3.1 Team Related OMPT Events

The following events mark the synchronization points for a team from the creation of the team to the end:

  • parallel-begin

  • implicit-task-begin

  • barrier-begin

  • barrier-end

  • implicit-task-end

  • parallel-end

Fig. 1.
figure 1

(a) Happened-before arcs in a parallel region with explicit barrier and implied barrier at the end. (b) If a thread returns late from the barrier code (red barrier-end (4)), others might be already in the next barrier. In this case, we would add wrong happened-before arcs, if all barriers use the same token for the happened-before annotation (Color figure online)

On a parallel-begin event, we generate a new team information object and start a happened-before arc for the team.

On an implicit-task-begin event, we generate a new task information object and end the happened-before arc for the team. This synchronizes the team creation.

On a barrier-begin event, we start a happened-before arc on an address from the team’s information object. This event is specified to happen before the actual synchronization of the barrier.

On the barrier-end event, we end the happened-before arc on the same address from the team’s information object. Since there is no synchronization between the barrier end event and the next barrier begin event, it is possible as depicted in Fig. 1b, that a thread of the team reaches the next barrier before another thread finished the previous barrier. Therefore, consecutive barriers should use distinct synchronization tokens. The OpenMP specification states that all threads in a team need to participate on each barrier, so we use two addresses for barriers in the team information object and each implicit task toggles between the two addresses.

The parallel region ends with an implicit-task-end event and a parallel-end event where we free the task and team information objects. The synchronization at the end of the region happens solely in the implied barrier at the end of the region. This is the second barrier in Fig. 1a.

As a missing piece in OMPT we will discuss the OpenMP reduction clause in Sect. 4.

3.2 Task Related OMPT Events

The following events mark the synchronization points for a task from the creation of a task to the end:

  • task-create

  • task-dependences

  • task-schedule

  • taskwait-end

  • taskgroup-begin

  • taskgroup-end

On a task-create event, we generate a new task information object and start a happened-before arc for the generated task. This synchronizes the task creation with the execution of the task. If this event is invoked before all data are copied to the task data structures, there might be some false data race alerts. Especially the copying of first-private data, which is then accessed by the task, might be a problem. See Fig. 2 for an illustration of the task-related events and happened-before synchronization.

On a task-dependences event we save all dependences information into the task information object for later use.

Fig. 2.
figure 2

Execution of a task happens after the task was generated from the parent; in case the parent task does a taskwait, the taskwait finishes after the generated task finished; end of taskgroup is similar

Fig. 3.
figure 3

This is the dependency graph for a set of tasks which were created with out, in, in, and out dependency on x; the end of a task with out dependency happens before all task-begin of tasks with a dependency on the same address. Tasks with the same in dependency run concurrently.

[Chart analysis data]
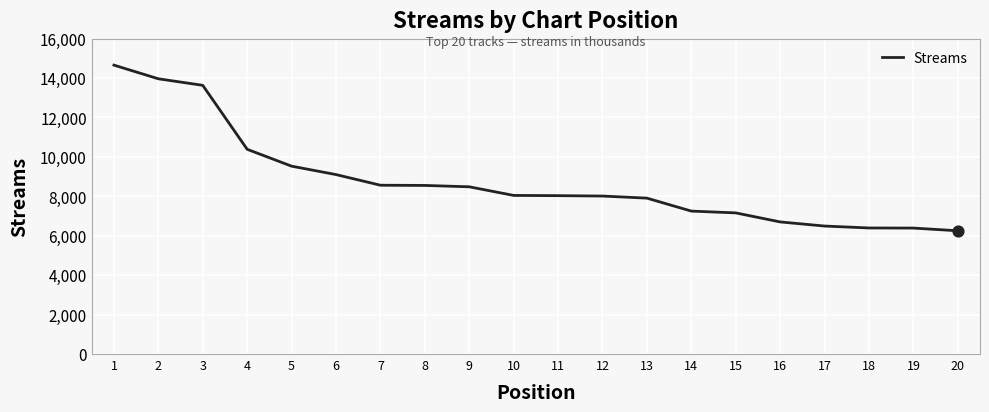

What is the change in value from 7 to 19?

-2173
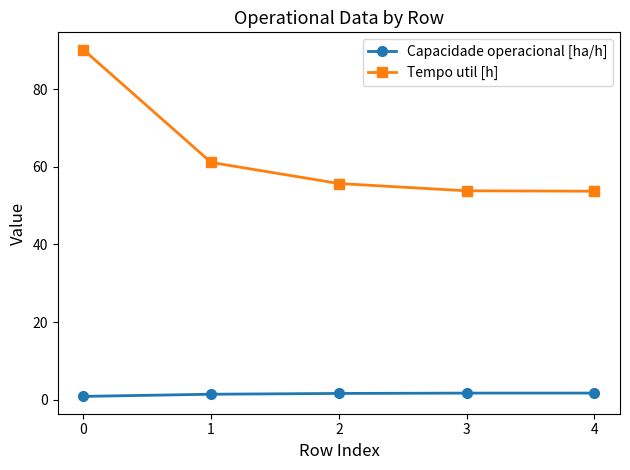

How many lines are shown in the chart?

2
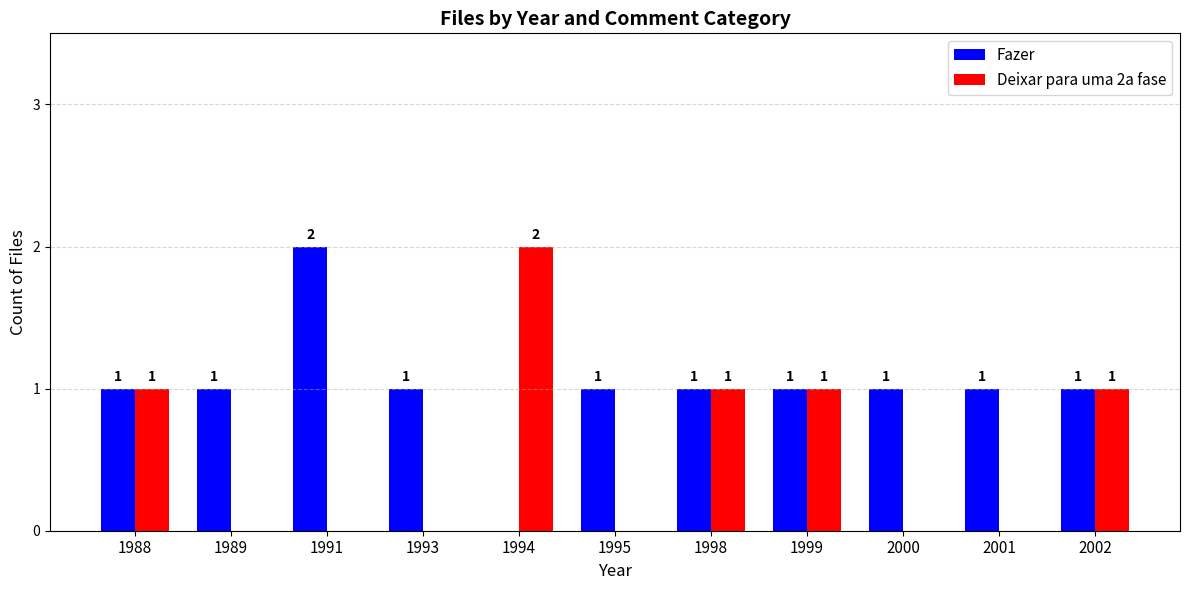

Which series changed the most between 1999 and 2000?

Deixar para uma 2a fase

APPLY WHAT YOU READ:
1. Answer these questions about the text on OMPT events:
(a) What is generated on a parallel-begin event?
(b) How many addresses for barriers does the team information object hold?
(c) On a task-dependences event, where is the dependences information saved?
2. Write the next part of the text on OMPT events, picking up after its final sentence.

ANSWERS TO THE EXERCISES:
1.
(a) A new team information object, and a happened-before arc is started for the team.
(b) Two, and each implicit task toggles between them.
(c) Into the task information object, for later use.

2.
On the first task-schedule event for a new task, we end the happened-before arc from the generation of the task. Further, we iterate over all task dependences and end happened-before arcs for all dependences. If the dependency is an in dependency, we only end happened-before arcs from out or inout dependencies on this storage location. If the dependency is an out or inout dependency, we end happened-before arcs from all dependencies on this storage location. See Fig. 3 for an illustration of the dependencies-related events and happened-before synchronization. This also highlights the necessity to store the dependency information from task creation until task completion.

If the prior_task_status signals completion of the previous task, we start happened-before arcs for the completed task:

  • towards a potential taskwait of the parent task

  • if the task is in a taskgroup towards the end of the taskgroup

  • if the task has dependencies, an arc per dependency.

On a taskwait-end event, we end the happened-before arc from all child tasks. We use a common token for all child tasks, so this is a single operation.

On a taskgroup-begin event, we push a taskgroup information object on the taskgroup stack of the encountering task. The stack is necessary because multiple taskgroup regions might be closely nested within a task. All child tasks inherit the taskgroup stack on task generation, so they know about their enclosing taskgroup.

On a taskgroup-end event, we end the happened-before arcs of all child tasks, targeting to the taskgroup end. Then we pop the taskgroup from the stack of taskgroups.

3.3 Locking Related OMPT Events

The following events mark the begin and end of mutual exclusion:

  • acquired-lock

  • acquired-nest-lock-first

  • acquired-critical

  • acquired-atomic

  • acquired-ordered

  • released-lock

  • released-nest-lock-last

  • released-critical

  • released-atomic

  • released-ordered

The latest OMPT specification consolidates all above events into a single callback for acquired and released with a kind argument for the kind of synchronization. For the happened-before synchronization, we only use the wait-id argument, so the handling of events is symmetric for all kind of mutex events.

On an acquired event, we end a happened-before arc, that starts on a previous released event.

To represent the synchronization semantics of locks in a data race analysis, it is important to start and end the happened-before arc inside of the locked region. Otherwise, another thread might already enter a locked region, before the released information is available. To reduce the potential overhead of an OMPT tool, the released event is invoked after the lock was released and there is no releasing event in OMPT. We discuss in Sect. 4.1 how we worked around this issue.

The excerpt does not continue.